Thanks Bernadette. I had been put off reading any of the Tony Hill books by a gruesome TV program, but she was so amusing and charming at Budleigh Salterton I decided to give this one a go.

2:20 PM  
Blogger Kerrie said...

Good review Norman - I have it on the horizon somewhere

3:37 PM  
Anonymous kathy d. said...

Yes, add me to the list of those choosing not to read the Tony Hill books for the aforementioned reasons.

However, I have liked every interview of and article about Val McDermid which I've read.

So I've been trying to find a book by her to read, which may be the one about the miners' strike.

I don't like serial killer books, but I'll keep looking.

I think a major reason that I, as someone from the U.S., haven't liked reading dead English authors nor even some mysteries, is that I do bristle at the classism.

Much of it turns me off, although I do like the PBS series on Inspector Lynley, with Sgt. Haver, who adds so much to that series.

And I think it's a reason why I don't particularly like (gasp!) reading Agatha Chrystie's books, although I liked Hercule Poirot years ago, but dropped it eventually, for various reasons.
(This is probably shocking to many mystery readers, as it's sacrireligious, I'm sure.)

Now take two good working-class police detectives, like those in Jim Kelly's "Death Wore White."

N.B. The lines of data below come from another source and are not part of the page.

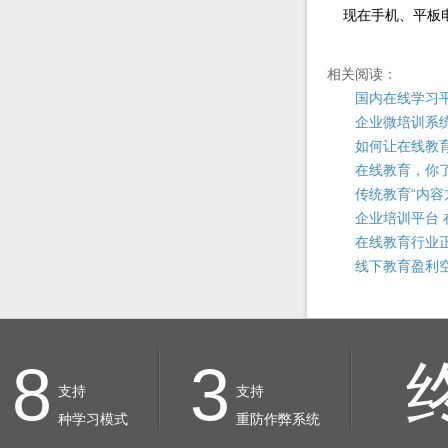
现在手机、平板电
相关阅读：
国内在线学习
企业微培训系
如何让在线教育
在线教育，你
传统教育“内容
企业培训平台
在线教育行业
线下教育盈利
8
3
支持
支持
种学习模式
重防作弊系统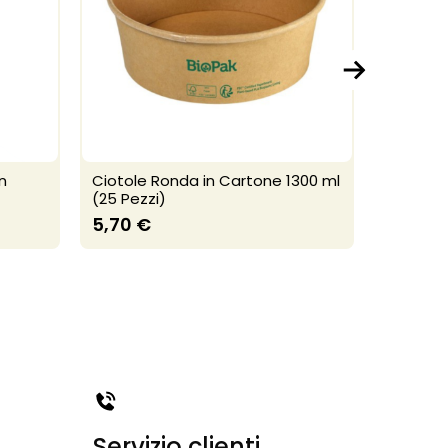
n
Ciotole Ronda in Cartone 1300 ml
Shopper
(25 Pezzi)
(500 pez
5,70 €
35,50 
Servizio clienti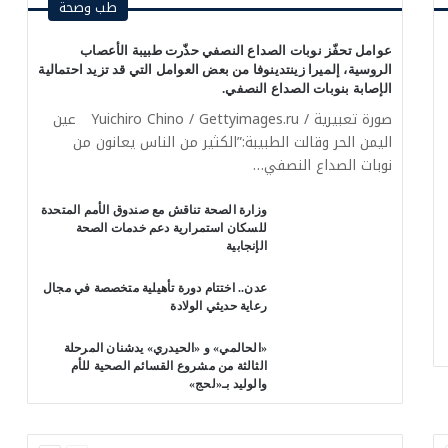
طب وصحة
عوامل تحفّز نوبات الصداع النصفي حذّرت طبيبة الأعصاب
الروسية، إلميرا زينتدينوفا من بعض العوامل التي قد تزيد احتمالية
الإصابة بنوبات الصداع النصفي.‏
صورة تعبيرية / Yuichiro Chino / Gettyimages.ru عين
اليمن الحر وقالت الطبيبة:”الكثير من الناس يعانون من
نوبات الصداع النصفي…
وزارة الصحة تناقش مع صندوق الأمم المتحدة
للسكان استمرارية دعم خدمات الصحة
الإنجابية
عدن.. اختتام دورة تأهيلية متخصصة في مجال
رعاية حديثي الولادة
«الحالمي» و «الحيدري» يدشنان المرحلة
الثالثة من مشروع القسائم الصحية للأم
والوليد بـ«لحج»
السابقة
التالية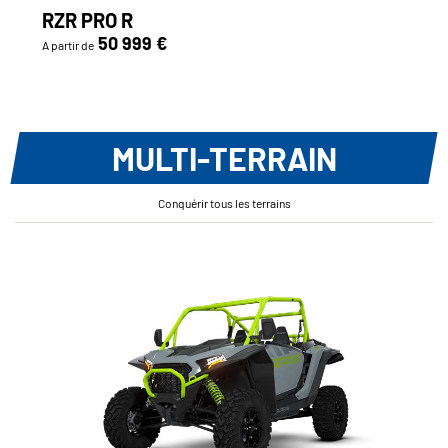
RZR PRO R
50 999 €
A partir de
MULTI-TERRAIN
Conquérir tous les terrains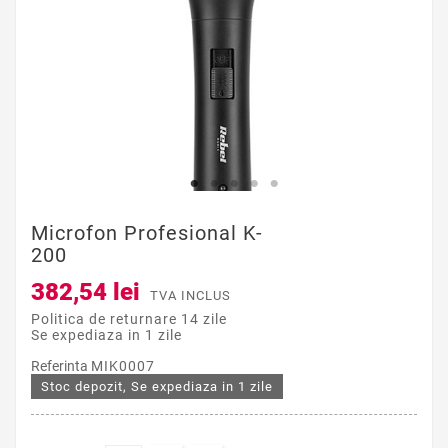
Microfon Profesional K-
200
382,54 lei
TVA INCLUS
Politica de returnare 14 zile
Se expediaza in 1 zile
Referinta
MIK0007
Stoc depozit, Se expediaza in 1 zile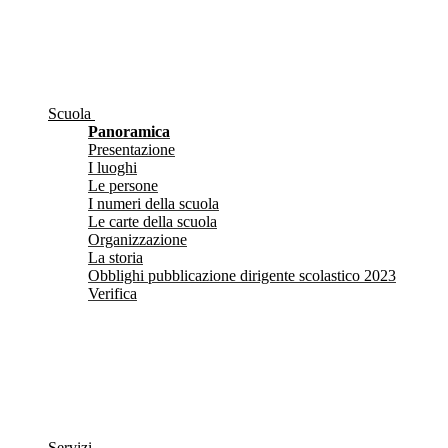
Scuola
Panoramica
Presentazione
I luoghi
Le persone
I numeri della scuola
Le carte della scuola
Organizzazione
La storia
Obblighi pubblicazione dirigente scolastico 2023
Verifica
Servizi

Or the characters in Denise Mina's Garnethill trilogy or her Paddy Meehan character. I am interested in them (although I didn't like the latest book about the woman police detective too much).

10:03 PM  
Blogger Uriah Robinson said...

hanks Kerrie.

Kathy, I have read my first Agatha Christie book, Five Little Pigs, for about 30 years and loved it. You never quite get used to the class divisions if you live in England.
Today the result will be announced on the Labour leadership contest. Five contenders for the Labour Party leadership, the party of the working class, and 3 went to Oxford and 2 to Cambridge.

I agree Barbara Havers aka Sharon Small made that TV series and it is sad there will be no more.

2:37 AM  
Anonymous kathy d. said...

Yes, sad, no more Inspector Lynley/Barbara Haver series...I agree.

In the U.S., there are, of course, class divisions, but no royalty in titles and so forth, but certainly multi-millionaire dynasties, many of which contain politicians and influence-peddlars. And it is, as Robert Reich has said, very hard for people to have upward class mobility.

Anyway, if anyone can suggest a Val McDermid book without a lot of graphic violence or a serial killer, please suggest away.

1:34 AM  
Blogger Maxine Clarke said...

The best Val McDermid to read, Kathy and Norman, is one of her "normal" ones, eg The Grave Tattoo, a standalone about the Lake District (a good solid crime novel), or The Darker Domain, reflecting on the long lasting impact of the 1980s miners' strike in Britain (but a good mystery, too).

12:54 AM  
Blogger Uriah Robinson said...

Thanks Maxine. We are still feeling the impact of the miner's strike, as our young people aspire to jobs in the media, law and politics while shunning industry and science.

1:42 AM  
Anonymous kathy d. said...

Thank you Maxine, for these two suggestions. Had thought of "A Darker Domain," due to the miners' strike theme, but not of "The Grave Tattoo," which I'll put on the TBR list.

11:45 PM  
Blogger Unknown said...

I love Val's books - loved the wire in the blood series - but this book was a complete disppointment.

Not up to her usual standard.

11:02 PM  
Blogger Uriah Robinson said...

This was the first of Val's books that I had read, but I do have a signed copy of Fever of the Bone to read so I will be able to compare the two. Thanks for your comment Jennifer.

2:59 AM  
Blogger Unknown said...

I think the Tony Hill novels are superb, but was also disappointed by this one. I don't think the standard of writing is anything like as good, regardless of the subject matter. The story is extremely tame as well. I haven't gained any remarkable insights into lesbian lives either. It almost seems to me that this one was written years ago and revamped for publication now. I'm now planning to reread the Tony Hill ones to see if I'm right, and would encourage anyone to read them. Even though they are gruesome in parts they are so powerful that they stand up as some of the best novels of this type ever written.